After repeated requests, Basilone was approved for transfer to Camp Pendleton, where he would train for reassignment to the Pacific theater. He spotted Lena Mae Riggi one day while walking the serving line at his new base, and he was smitten.
“At first it was just a look between us,” Basilone is quoted in “Hero of the Pacific” by the biographer James Brady. “There was nothing on it. No wink or smile like we knew something special between us. It was just her looking at me from a distance taking stock of me and me looking back at her.”
Riggi was a Marine sergeant too but a reservist, so military rules against fraternization did not apply. Basilone, familiar to everyone on base for his valor at Guadalcanal, was intrigued with the nonchalant girl who was less than spellbound by talk of the Medal of Honor recipient.

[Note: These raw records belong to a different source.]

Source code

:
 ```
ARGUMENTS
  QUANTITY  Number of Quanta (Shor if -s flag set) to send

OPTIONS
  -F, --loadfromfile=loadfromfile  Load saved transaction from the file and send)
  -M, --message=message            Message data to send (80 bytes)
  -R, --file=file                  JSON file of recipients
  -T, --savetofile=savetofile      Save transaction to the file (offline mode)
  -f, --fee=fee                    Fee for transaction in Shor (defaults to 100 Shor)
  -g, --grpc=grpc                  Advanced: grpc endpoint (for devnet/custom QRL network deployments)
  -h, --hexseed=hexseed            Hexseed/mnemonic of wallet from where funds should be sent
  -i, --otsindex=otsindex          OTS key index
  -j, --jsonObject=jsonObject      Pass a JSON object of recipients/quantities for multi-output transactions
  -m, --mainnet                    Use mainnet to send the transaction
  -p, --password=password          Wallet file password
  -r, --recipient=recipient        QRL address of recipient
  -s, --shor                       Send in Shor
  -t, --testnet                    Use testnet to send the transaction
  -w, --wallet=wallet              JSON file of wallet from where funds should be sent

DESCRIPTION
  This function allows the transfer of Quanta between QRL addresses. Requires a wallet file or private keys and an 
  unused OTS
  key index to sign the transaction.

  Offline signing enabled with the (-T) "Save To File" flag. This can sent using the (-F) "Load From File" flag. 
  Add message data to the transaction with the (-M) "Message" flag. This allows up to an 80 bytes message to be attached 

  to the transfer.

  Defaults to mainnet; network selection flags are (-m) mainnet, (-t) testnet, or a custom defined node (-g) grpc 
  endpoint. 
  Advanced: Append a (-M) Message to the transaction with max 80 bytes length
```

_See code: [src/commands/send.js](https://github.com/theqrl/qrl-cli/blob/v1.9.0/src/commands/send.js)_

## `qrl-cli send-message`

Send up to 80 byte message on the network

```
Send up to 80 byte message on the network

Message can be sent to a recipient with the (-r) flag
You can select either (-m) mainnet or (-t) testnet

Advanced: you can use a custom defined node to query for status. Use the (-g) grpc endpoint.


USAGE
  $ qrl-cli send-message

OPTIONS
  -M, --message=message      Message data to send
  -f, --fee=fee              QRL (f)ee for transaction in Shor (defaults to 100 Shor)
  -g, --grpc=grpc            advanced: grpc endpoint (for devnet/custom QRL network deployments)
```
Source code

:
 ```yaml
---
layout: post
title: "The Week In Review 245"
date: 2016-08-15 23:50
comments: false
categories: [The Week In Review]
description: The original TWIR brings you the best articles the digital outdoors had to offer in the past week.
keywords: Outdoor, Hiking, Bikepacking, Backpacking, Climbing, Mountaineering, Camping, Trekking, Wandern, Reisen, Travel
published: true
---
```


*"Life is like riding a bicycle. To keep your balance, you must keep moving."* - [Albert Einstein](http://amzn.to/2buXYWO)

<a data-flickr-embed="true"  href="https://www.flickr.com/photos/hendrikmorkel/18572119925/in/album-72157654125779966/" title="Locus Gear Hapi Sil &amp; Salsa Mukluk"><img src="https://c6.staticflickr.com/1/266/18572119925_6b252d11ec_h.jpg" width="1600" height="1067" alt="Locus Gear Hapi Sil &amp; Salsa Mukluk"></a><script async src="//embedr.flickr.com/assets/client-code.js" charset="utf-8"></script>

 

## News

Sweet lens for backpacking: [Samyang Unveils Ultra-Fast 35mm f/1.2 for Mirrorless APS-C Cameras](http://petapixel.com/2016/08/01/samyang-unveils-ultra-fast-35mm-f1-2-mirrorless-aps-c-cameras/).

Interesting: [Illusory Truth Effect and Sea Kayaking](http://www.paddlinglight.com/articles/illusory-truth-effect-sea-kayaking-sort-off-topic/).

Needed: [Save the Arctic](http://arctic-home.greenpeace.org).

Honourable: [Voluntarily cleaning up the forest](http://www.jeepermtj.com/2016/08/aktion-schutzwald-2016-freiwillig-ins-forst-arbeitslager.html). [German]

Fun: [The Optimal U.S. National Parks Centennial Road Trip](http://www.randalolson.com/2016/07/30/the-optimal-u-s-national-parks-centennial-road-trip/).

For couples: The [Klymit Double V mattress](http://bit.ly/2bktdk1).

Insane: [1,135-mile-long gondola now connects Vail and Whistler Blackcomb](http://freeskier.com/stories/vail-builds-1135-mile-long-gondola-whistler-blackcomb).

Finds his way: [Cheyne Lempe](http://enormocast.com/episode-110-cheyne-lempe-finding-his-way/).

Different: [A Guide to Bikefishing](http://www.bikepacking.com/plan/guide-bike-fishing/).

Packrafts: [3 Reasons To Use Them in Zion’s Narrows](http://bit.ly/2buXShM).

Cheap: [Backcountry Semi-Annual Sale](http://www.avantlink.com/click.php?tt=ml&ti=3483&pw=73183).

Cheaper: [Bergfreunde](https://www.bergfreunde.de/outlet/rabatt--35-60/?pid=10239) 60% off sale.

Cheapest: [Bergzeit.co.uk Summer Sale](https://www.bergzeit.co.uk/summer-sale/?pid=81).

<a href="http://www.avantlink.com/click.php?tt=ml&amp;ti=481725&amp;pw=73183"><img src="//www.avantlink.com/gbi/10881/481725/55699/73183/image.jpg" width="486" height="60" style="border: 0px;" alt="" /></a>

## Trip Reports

“Sgt. Riggi waited for the gossips to tire themselves out, looked at them and said, ‘So what?'” Brady quoted Basilone again. “She was the girl for me.”
The couple married a few months later at St. Mary’s Star of the Sea Church in Oceanside. They honeymooned outside Portland, Ore., before Basilone returned to war, this time to the South Pacific island of Iwo Jima.
Within hours of landing at Red Beach II in February 1945, Basilone’s unit was pinned down by Japanese soldiers attacking from inside fortified blockhouses.
He single-handedly positioned himself atop one of the bunkers and attacked with hand grenades and other demolitions. The threat was neutralized. Basilone then made his way to a nearby airfield where an American tank was trapped under a barrage of mortar fire and artillery.
He was able to guide the vehicle through an enemy minefield to safety but was struck by shrapnel and killed in action. He was 28 years old.
Basilone received the Navy Cross — the nation’s second-highest medal for combat valor — and a Purple Heart posthumously.
The Navy named one of its ships after Basilone; his widow christened the destroyer in December 1945.
City fathers in Raritan, N.J., erected a statue of their hometown hero in 1948. To this day, the borough holds a parade in his honor each September.
Business owners in San Diego’s Little Italy neighborhood dedicated Piazza Basilone in 2003, a public square that memorializes Basilone in a sculpted bust and honors other Italian-Americans who gave their lives defending the United States.
Two years later, on the 230th anniversary of the founding, the U.S. Postal Service released a series of Distinguished Marines commemorative postage stamps, including an image of Basilone with the insignia of the 5th Marine Division.
Today, a stretch of Interstate 5 in north San Diego County is known as the “Gunnery Sergeant John Basilone Memorial Highway.”
Nearby, Basilone Road winds from the freeway south of San Clemente to the north entrance of Camp Pendleton. Young recruits at boot camp are still told stories of the gunnery sergeant’s exploits.
“Basilone had a reputation as a Marine’s Marine,” said Keith Huxen, senior director of history and research at the National WWII Museum in New Orleans. “He lives large in popular memory.”
After the Battle of Guadalcanal, “He was offered the opportunity to stay in the U.S. and become an officer, but he turned all this down,” Huxen said. “He said he was just a fighting Marine and wanted to go back to his men and lead them. And that’s what he did.”